▶ _Data listing_:

Start of Block

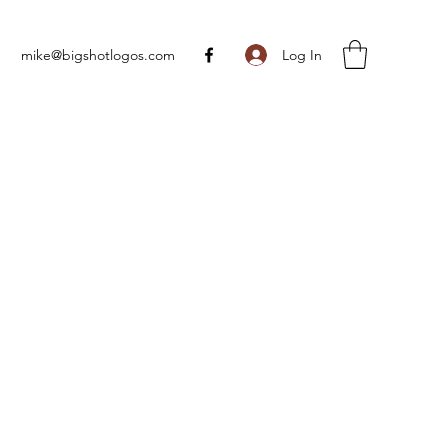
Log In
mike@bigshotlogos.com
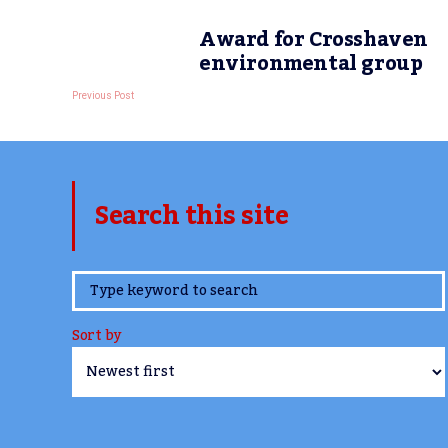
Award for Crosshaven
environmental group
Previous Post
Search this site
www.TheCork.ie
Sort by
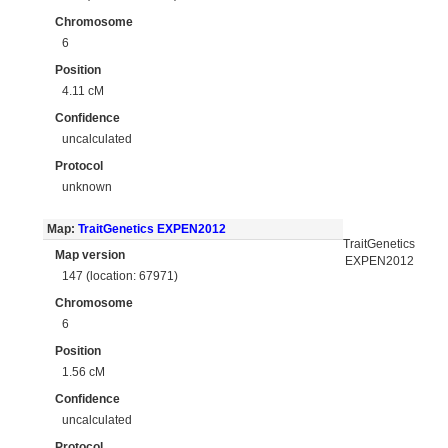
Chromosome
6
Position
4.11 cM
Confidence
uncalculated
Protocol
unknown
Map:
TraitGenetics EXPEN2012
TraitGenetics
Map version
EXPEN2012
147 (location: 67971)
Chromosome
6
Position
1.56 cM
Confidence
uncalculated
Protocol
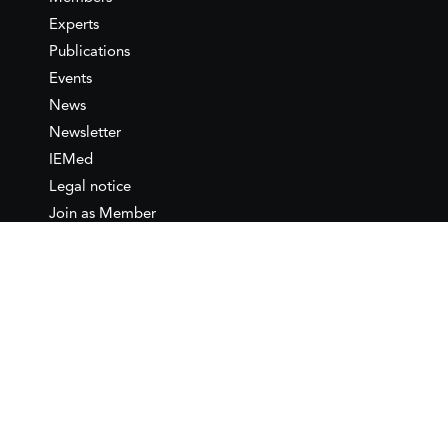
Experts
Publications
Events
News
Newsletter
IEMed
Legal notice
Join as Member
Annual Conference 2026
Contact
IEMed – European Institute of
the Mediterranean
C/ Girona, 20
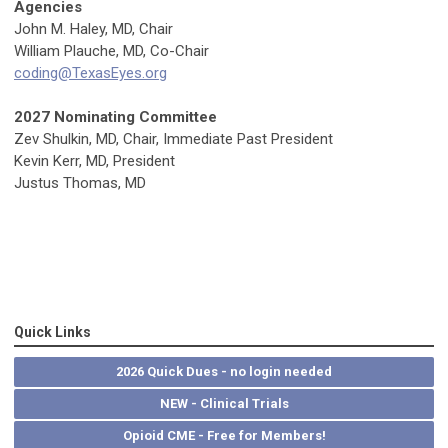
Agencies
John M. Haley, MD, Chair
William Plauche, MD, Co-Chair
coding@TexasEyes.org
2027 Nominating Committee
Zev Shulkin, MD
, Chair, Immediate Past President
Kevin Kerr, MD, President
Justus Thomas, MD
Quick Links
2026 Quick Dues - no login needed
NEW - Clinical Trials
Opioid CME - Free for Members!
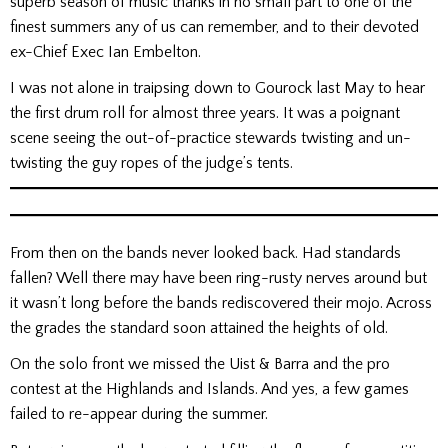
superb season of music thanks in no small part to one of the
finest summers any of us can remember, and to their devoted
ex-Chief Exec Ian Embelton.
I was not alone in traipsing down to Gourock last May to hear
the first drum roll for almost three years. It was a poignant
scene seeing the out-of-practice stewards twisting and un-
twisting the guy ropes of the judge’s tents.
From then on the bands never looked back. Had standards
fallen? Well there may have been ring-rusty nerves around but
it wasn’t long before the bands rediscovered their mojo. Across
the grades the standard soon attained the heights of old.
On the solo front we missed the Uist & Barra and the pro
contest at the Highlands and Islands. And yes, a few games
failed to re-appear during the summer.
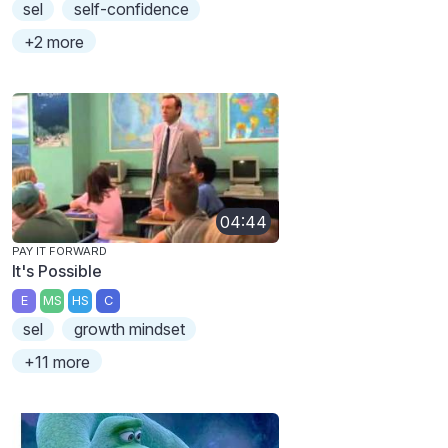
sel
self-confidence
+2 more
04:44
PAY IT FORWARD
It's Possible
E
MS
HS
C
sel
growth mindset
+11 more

End of Block

▶ _Task objective_: This exercise asks for the data above to be given again exactly, without pictures.

▶ _Written response_:
Log In
mike@bigshotlogos.com
Award for Crosshaven
environmental group
Previous Post
Search this site
www.TheCork.ie
Sort by
Chromosome
6
Position
4.11 cM
Confidence
uncalculated
Protocol
unknown
Map:
TraitGenetics EXPEN2012
TraitGenetics
Map version
EXPEN2012
147 (location: 67971)
Chromosome
6
Position
1.56 cM
Confidence
uncalculated
Protocol
Experts
Publications
Events
News
Newsletter
IEMed
Legal notice
Join as Member
Annual Conference 2026
Contact
IEMed – European Institute of
the Mediterranean
C/ Girona, 20
Agencies
John M. Haley, MD, Chair
William Plauche, MD, Co-Chair
coding@TexasEyes.org
2027 Nominating Committee
Zev Shulkin, MD
, Chair, Immediate Past President
Kevin Kerr, MD, President
Justus Thomas, MD
Quick Links
2026 Quick Dues - no login needed
NEW - Clinical Trials
Opioid CME - Free for Members!
superb season of music thanks in no small part to one of the
finest summers any of us can remember, and to their devoted
ex-Chief Exec Ian Embelton.
I was not alone in traipsing down to Gourock last May to hear
the first drum roll for almost three years. It was a poignant
scene seeing the out-of-practice stewards twisting and un-
twisting the guy ropes of the judge’s tents.
From then on the bands never looked back. Had standards
fallen? Well there may have been ring-rusty nerves around but
it wasn’t long before the bands rediscovered their mojo. Across
the grades the standard soon attained the heights of old.
On the solo front we missed the Uist & Barra and the pro
contest at the Highlands and Islands. And yes, a few games
failed to re-appear during the summer.
sel
self-confidence
+2 more
04:44
PAY IT FORWARD
It's Possible
E
MS
HS
C
sel
growth mindset
+11 more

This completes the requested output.